-- WHAT THE EXERCISE ASKS --
Reproduce every line of the data below word for word, keeping each line break where it falls.

-- MATERIAL SHOWN --
■ ■ ■

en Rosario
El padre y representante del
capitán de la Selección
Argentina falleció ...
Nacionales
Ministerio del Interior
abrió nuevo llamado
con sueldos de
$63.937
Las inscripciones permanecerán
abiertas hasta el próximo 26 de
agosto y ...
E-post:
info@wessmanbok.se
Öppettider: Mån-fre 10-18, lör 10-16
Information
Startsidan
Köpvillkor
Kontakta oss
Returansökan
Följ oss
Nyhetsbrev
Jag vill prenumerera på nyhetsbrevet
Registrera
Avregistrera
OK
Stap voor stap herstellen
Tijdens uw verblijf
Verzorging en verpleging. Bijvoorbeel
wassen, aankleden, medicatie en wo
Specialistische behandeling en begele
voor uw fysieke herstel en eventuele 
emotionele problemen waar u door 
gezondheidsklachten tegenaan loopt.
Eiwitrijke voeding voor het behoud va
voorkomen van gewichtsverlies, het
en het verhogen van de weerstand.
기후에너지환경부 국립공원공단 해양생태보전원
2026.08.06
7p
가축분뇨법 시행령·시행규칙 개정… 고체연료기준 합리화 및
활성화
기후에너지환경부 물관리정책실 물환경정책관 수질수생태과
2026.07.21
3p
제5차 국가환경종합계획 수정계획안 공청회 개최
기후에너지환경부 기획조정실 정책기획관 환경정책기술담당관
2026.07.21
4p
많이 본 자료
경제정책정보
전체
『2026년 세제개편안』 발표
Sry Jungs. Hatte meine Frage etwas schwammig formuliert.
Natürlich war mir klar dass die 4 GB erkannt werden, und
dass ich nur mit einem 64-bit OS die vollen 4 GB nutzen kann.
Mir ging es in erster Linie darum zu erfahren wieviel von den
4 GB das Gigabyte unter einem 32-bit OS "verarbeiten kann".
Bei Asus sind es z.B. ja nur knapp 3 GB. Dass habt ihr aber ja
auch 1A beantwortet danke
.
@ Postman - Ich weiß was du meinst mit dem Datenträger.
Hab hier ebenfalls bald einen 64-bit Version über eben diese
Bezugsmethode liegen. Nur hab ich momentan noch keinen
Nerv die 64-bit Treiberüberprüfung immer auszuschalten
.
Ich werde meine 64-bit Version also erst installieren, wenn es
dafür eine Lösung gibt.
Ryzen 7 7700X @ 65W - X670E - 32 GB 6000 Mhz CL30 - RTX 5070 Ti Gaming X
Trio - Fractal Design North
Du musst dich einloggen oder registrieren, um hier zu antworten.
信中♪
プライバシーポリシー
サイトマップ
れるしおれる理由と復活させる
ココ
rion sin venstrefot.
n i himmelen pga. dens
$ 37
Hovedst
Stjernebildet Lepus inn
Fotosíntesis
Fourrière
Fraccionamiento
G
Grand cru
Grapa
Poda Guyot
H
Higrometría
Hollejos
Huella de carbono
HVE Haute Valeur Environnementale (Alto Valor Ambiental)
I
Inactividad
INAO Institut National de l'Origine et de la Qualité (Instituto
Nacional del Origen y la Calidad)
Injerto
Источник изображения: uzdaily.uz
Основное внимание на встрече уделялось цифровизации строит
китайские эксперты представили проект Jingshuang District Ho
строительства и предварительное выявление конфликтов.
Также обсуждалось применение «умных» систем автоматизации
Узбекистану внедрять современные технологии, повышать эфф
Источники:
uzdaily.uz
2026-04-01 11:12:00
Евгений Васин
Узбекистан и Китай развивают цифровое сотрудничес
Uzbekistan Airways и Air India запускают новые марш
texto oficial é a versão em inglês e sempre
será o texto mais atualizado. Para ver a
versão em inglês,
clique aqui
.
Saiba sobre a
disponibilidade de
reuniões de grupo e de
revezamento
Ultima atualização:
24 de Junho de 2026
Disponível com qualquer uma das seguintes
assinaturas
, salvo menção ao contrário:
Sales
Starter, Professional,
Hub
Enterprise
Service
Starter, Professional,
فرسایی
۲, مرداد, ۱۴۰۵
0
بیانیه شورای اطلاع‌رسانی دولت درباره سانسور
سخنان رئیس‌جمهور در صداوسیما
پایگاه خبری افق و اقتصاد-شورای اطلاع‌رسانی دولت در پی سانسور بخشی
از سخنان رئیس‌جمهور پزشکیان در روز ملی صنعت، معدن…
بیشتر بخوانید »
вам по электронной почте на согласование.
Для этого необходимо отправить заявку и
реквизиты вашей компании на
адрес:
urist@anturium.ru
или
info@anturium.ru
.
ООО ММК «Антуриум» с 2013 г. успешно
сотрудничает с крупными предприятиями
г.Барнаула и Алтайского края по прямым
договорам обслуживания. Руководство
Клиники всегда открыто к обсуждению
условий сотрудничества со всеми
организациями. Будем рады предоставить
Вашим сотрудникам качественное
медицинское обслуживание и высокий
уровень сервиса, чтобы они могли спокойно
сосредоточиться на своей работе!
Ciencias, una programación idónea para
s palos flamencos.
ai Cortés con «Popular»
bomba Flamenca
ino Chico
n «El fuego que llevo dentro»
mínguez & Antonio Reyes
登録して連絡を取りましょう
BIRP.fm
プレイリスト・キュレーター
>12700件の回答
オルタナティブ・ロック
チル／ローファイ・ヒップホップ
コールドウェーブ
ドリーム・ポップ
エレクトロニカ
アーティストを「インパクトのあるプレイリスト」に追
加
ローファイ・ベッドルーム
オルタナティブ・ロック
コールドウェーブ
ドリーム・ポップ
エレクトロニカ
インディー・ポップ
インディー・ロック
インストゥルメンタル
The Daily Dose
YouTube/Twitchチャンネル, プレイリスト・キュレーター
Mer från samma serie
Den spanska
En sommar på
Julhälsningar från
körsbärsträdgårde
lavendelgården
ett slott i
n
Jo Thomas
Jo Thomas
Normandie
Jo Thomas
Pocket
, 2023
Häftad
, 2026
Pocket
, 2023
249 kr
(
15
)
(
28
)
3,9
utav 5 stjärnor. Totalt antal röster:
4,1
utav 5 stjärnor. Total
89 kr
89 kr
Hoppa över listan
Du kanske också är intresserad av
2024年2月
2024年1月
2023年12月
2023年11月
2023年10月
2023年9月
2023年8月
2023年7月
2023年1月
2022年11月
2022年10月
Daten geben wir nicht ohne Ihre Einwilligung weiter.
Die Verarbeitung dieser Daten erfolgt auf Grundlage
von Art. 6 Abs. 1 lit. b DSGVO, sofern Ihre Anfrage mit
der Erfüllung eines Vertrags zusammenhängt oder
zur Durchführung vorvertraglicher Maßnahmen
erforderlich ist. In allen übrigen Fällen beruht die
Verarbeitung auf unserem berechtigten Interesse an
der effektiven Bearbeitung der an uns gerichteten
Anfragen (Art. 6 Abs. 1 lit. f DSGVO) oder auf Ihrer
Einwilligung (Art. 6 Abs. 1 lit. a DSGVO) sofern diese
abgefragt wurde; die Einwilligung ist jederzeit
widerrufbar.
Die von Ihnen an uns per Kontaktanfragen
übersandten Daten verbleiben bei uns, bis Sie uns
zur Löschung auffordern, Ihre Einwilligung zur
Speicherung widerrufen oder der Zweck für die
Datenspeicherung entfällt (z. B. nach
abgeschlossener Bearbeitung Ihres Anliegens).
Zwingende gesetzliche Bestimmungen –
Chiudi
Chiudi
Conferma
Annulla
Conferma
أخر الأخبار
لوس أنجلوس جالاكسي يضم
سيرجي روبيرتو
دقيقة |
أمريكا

■ ■ ■

-- EXERCISE RESULT --
en Rosario
El padre y representante del
capitán de la Selección
Argentina falleció ...
Nacionales
Ministerio del Interior
abrió nuevo llamado
con sueldos de
$63.937
Las inscripciones permanecerán
abiertas hasta el próximo 26 de
agosto y ...
E-post:
info@wessmanbok.se
Öppettider: Mån-fre 10-18, lör 10-16
Information
Startsidan
Köpvillkor
Kontakta oss
Returansökan
Följ oss
Nyhetsbrev
Jag vill prenumerera på nyhetsbrevet
Registrera
Avregistrera
OK
Stap voor stap herstellen
Tijdens uw verblijf
Verzorging en verpleging. Bijvoorbeel
wassen, aankleden, medicatie en wo
Specialistische behandeling en begele
voor uw fysieke herstel en eventuele 
emotionele problemen waar u door 
gezondheidsklachten tegenaan loopt.
Eiwitrijke voeding voor het behoud va
voorkomen van gewichtsverlies, het
en het verhogen van de weerstand.
기후에너지환경부 국립공원공단 해양생태보전원
2026.08.06
7p
가축분뇨법 시행령·시행규칙 개정… 고체연료기준 합리화 및
활성화
기후에너지환경부 물관리정책실 물환경정책관 수질수생태과
2026.07.21
3p
제5차 국가환경종합계획 수정계획안 공청회 개최
기후에너지환경부 기획조정실 정책기획관 환경정책기술담당관
2026.07.21
4p
많이 본 자료
경제정책정보
전체
『2026년 세제개편안』 발표
Sry Jungs. Hatte meine Frage etwas schwammig formuliert.
Natürlich war mir klar dass die 4 GB erkannt werden, und
dass ich nur mit einem 64-bit OS die vollen 4 GB nutzen kann.
Mir ging es in erster Linie darum zu erfahren wieviel von den
4 GB das Gigabyte unter einem 32-bit OS "verarbeiten kann".
Bei Asus sind es z.B. ja nur knapp 3 GB. Dass habt ihr aber ja
auch 1A beantwortet danke
.
@ Postman - Ich weiß was du meinst mit dem Datenträger.
Hab hier ebenfalls bald einen 64-bit Version über eben diese
Bezugsmethode liegen. Nur hab ich momentan noch keinen
Nerv die 64-bit Treiberüberprüfung immer auszuschalten
.
Ich werde meine 64-bit Version also erst installieren, wenn es
dafür eine Lösung gibt.
Ryzen 7 7700X @ 65W - X670E - 32 GB 6000 Mhz CL30 - RTX 5070 Ti Gaming X
Trio - Fractal Design North
Du musst dich einloggen oder registrieren, um hier zu antworten.
信中♪
プライバシーポリシー
サイトマップ
れるしおれる理由と復活させる
ココ
rion sin venstrefot.
n i himmelen pga. dens
$ 37
Hovedst
Stjernebildet Lepus inn
Fotosíntesis
Fourrière
Fraccionamiento
G
Grand cru
Grapa
Poda Guyot
H
Higrometría
Hollejos
Huella de carbono
HVE Haute Valeur Environnementale (Alto Valor Ambiental)
I
Inactividad
INAO Institut National de l'Origine et de la Qualité (Instituto
Nacional del Origen y la Calidad)
Injerto
Источник изображения: uzdaily.uz
Основное внимание на встрече уделялось цифровизации строит
китайские эксперты представили проект Jingshuang District Ho
строительства и предварительное выявление конфликтов.
Также обсуждалось применение «умных» систем автоматизации
Узбекистану внедрять современные технологии, повышать эфф
Источники:
uzdaily.uz
2026-04-01 11:12:00
Евгений Васин
Узбекистан и Китай развивают цифровое сотрудничес
Uzbekistan Airways и Air India запускают новые марш
texto oficial é a versão em inglês e sempre
será o texto mais atualizado. Para ver a
versão em inglês,
clique aqui
.
Saiba sobre a
disponibilidade de
reuniões de grupo e de
revezamento
Ultima atualização:
24 de Junho de 2026
Disponível com qualquer uma das seguintes
assinaturas
, salvo menção ao contrário:
Sales
Starter, Professional,
Hub
Enterprise
Service
Starter, Professional,
فرسایی
۲, مرداد, ۱۴۰۵
0
بیانیه شورای اطلاع‌رسانی دولت درباره سانسور
سخنان رئیس‌جمهور در صداوسیما
پایگاه خبری افق و اقتصاد-شورای اطلاع‌رسانی دولت در پی سانسور بخشی
از سخنان رئیس‌جمهور پزشکیان در روز ملی صنعت، معدن…
بیشتر بخوانید »
вам по электронной почте на согласование.
Для этого необходимо отправить заявку и
реквизиты вашей компании на
адрес:
urist@anturium.ru
или
info@anturium.ru
.
ООО ММК «Антуриум» с 2013 г. успешно
сотрудничает с крупными предприятиями
г.Барнаула и Алтайского края по прямым
договорам обслуживания. Руководство
Клиники всегда открыто к обсуждению
условий сотрудничества со всеми
организациями. Будем рады предоставить
Вашим сотрудникам качественное
медицинское обслуживание и высокий
уровень сервиса, чтобы они могли спокойно
сосредоточиться на своей работе!
Ciencias, una programación idónea para
s palos flamencos.
ai Cortés con «Popular»
bomba Flamenca
ino Chico
n «El fuego que llevo dentro»
mínguez & Antonio Reyes
登録して連絡を取りましょう
BIRP.fm
プレイリスト・キュレーター
>12700件の回答
オルタナティブ・ロック
チル／ローファイ・ヒップホップ
コールドウェーブ
ドリーム・ポップ
エレクトロニカ
アーティストを「インパクトのあるプレイリスト」に追
加
ローファイ・ベッドルーム
オルタナティブ・ロック
コールドウェーブ
ドリーム・ポップ
エレクトロニカ
インディー・ポップ
インディー・ロック
インストゥルメンタル
The Daily Dose
YouTube/Twitchチャンネル, プレイリスト・キュレーター
Mer från samma serie
Den spanska
En sommar på
Julhälsningar från
körsbärsträdgårde
lavendelgården
ett slott i
n
Jo Thomas
Jo Thomas
Normandie
Jo Thomas
Pocket
, 2023
Häftad
, 2026
Pocket
, 2023
249 kr
(
15
)
(
28
)
3,9
utav 5 stjärnor. Totalt antal röster:
4,1
utav 5 stjärnor. Total
89 kr
89 kr
Hoppa över listan
Du kanske också är intresserad av
2024年2月
2024年1月
2023年12月
2023年11月
2023年10月
2023年9月
2023年8月
2023年7月
2023年1月
2022年11月
2022年10月
Daten geben wir nicht ohne Ihre Einwilligung weiter.
Die Verarbeitung dieser Daten erfolgt auf Grundlage
von Art. 6 Abs. 1 lit. b DSGVO, sofern Ihre Anfrage mit
der Erfüllung eines Vertrags zusammenhängt oder
zur Durchführung vorvertraglicher Maßnahmen
erforderlich ist. In allen übrigen Fällen beruht die
Verarbeitung auf unserem berechtigten Interesse an
der effektiven Bearbeitung der an uns gerichteten
Anfragen (Art. 6 Abs. 1 lit. f DSGVO) oder auf Ihrer
Einwilligung (Art. 6 Abs. 1 lit. a DSGVO) sofern diese
abgefragt wurde; die Einwilligung ist jederzeit
widerrufbar.
Die von Ihnen an uns per Kontaktanfragen
übersandten Daten verbleiben bei uns, bis Sie uns
zur Löschung auffordern, Ihre Einwilligung zur
Speicherung widerrufen oder der Zweck für die
Datenspeicherung entfällt (z. B. nach
abgeschlossener Bearbeitung Ihres Anliegens).
Zwingende gesetzliche Bestimmungen –
Chiudi
Chiudi
Conferma
Annulla
Conferma
أخر الأخبار
لوس أنجلوس جالاكسي يضم
سيرجي روبيرتو
دقيقة |
أمريكا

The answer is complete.